Figure 1
Postero-anterior chest X-ray. There is a large shadow at the right middle lung field. The mass seems to have smooth borders.
Figure 2
Chest CT scan, which shows a tumour mass, with smooth borders, located at the right middle lung field.
Figure 3
Postero-anterior chest X- ray, after a right thoracotomy and segmentectomy of the middle lobe. Twelve years postoperatively there is no sign of recurrence. Also the suture line throughout the lung parenchyma is visible.
Figure 4
Postero-anterior chest X- ray, sixteen years after the segmentectomy shows a shadow close to the right hilum. Bronchoscopy, followed by biopsy confirmed the diagnosis of typical carcinoid of the lung.
Figure 5a
Chest CT scan, which shows nodular thickness of the parietal pleura of the right hemithorax. These findings are more compatible with metastatic lesions originating from the primary bronchial tumour.
Figure 5b
Chest CT scan, at the level of the right hilum. A tumour mass is visible at the right hilum, which obstructs partially the intermedius bronchus.
Figure 6a
Intraoperative photograph. After the mobilization of the parietal pleura. There are multiple nodules at the parietal and visceral pleura surface.
Figure 6b
Intraoperative photograph. There is a defect in the right hemidiaphragm, which has been resected en-block with the diaphragmatic parietal pleura. Also the upper surface of the liver is visible throughout the defect.
Figure 6c
Intraoperative photograph. Reconstruction of the diaphragm defect, with the insertion of a polu-tetra-fluoro-ethelene, synthetic graft, of 2 mm thickness, which was sutured continuously, using Prolene suture 1/0.
Figure 6d
Intraoperative photograph. After the pneumonectomy completion, the phrenic nerve is visible as well as many nodules that invade the pericardium.
Figure 6e
Intraoperative photograph. There is a defect in the pericardium and throughout this defect the myocardium of the right atrium as well as the right portion of the left atrium are visible.
Figure 6f
Intraoperative photograph.

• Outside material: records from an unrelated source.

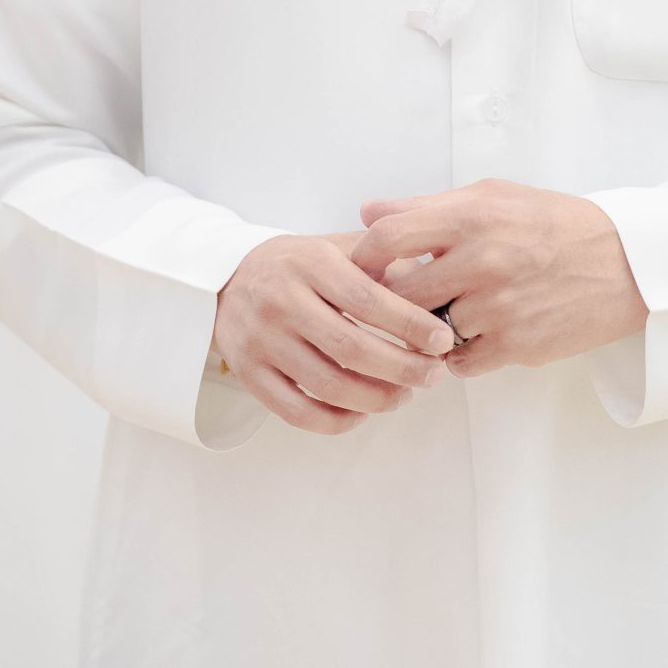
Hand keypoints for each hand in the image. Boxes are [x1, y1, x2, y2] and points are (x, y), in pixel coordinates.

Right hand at [214, 233, 452, 435]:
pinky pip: (298, 412)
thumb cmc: (298, 265)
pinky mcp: (249, 374)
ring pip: (328, 386)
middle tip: (432, 375)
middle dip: (403, 368)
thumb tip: (436, 283)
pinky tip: (362, 412)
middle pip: (352, 349)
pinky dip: (337, 420)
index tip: (442, 341)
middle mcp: (281, 301)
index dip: (410, 325)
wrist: (226, 277)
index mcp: (309, 263)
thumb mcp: (336, 247)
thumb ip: (383, 260)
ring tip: (403, 394)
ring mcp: (262, 341)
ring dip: (377, 399)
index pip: (368, 300)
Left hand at [352, 179, 646, 378]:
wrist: (625, 264)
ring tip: (444, 315)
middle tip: (396, 302)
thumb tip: (368, 211)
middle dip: (391, 301)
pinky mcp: (516, 345)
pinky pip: (458, 362)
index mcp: (472, 217)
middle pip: (399, 294)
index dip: (365, 256)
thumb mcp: (493, 197)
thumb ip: (427, 206)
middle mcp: (482, 262)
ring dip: (427, 329)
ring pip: (427, 332)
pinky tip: (474, 334)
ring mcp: (498, 308)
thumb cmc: (554, 225)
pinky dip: (457, 354)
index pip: (388, 237)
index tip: (365, 268)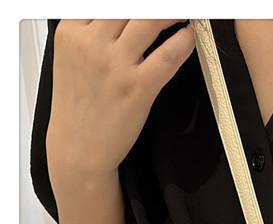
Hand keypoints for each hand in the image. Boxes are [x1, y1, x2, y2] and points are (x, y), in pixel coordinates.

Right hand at [47, 20, 195, 179]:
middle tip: (168, 7)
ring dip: (171, 14)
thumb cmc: (78, 107)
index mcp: (71, 31)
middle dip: (153, 5)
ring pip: (150, 20)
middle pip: (129, 5)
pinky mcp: (138, 87)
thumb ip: (90, 33)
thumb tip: (118, 16)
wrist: (79, 148)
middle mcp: (91, 43)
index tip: (143, 5)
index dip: (126, 1)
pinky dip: (183, 42)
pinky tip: (188, 37)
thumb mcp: (71, 58)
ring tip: (181, 14)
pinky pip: (168, 55)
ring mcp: (115, 65)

Reconstruction of the pericardium with the insertion of a Marlex-mesh synthetic graft. Also the synthetic graft of the diaphragm is visible.
Figure 7a
Surgical specimen photograph, which shows the whole right lung, with the parietal pleura. There are many metastatic nodules scattered on the surface of the lung and the parietal pleura.
Figure 7b
Surgical specimen photograph, which shows the whole right lung and the resected parietal pleura. An incision over the primary tumour has been made.
Figure 7c
Surgical specimen photograph, which shows the resected diaphragm. There are few metastatic lesions.
Figure 7d
Surgical specimen photograph that shows the peritoneal surface of the resected diaphragm, without any abnormality.
Figure 7e
Surgical specimen photograph, that shows the resected pericardium as well as the phrenic nerve.
Figure 8
Postero-anterior chest X-ray, thirty days postoperatively. Hyper-inflation of the remaining left lung, displacement of the mediastinal structures to the operative side, while an air-fluid level is evident in the right hemithorax, replacing the resected lung. Also the right hemidiaphragm is elevated. These radiological findings represent the expected image after a recent pneumonectomy.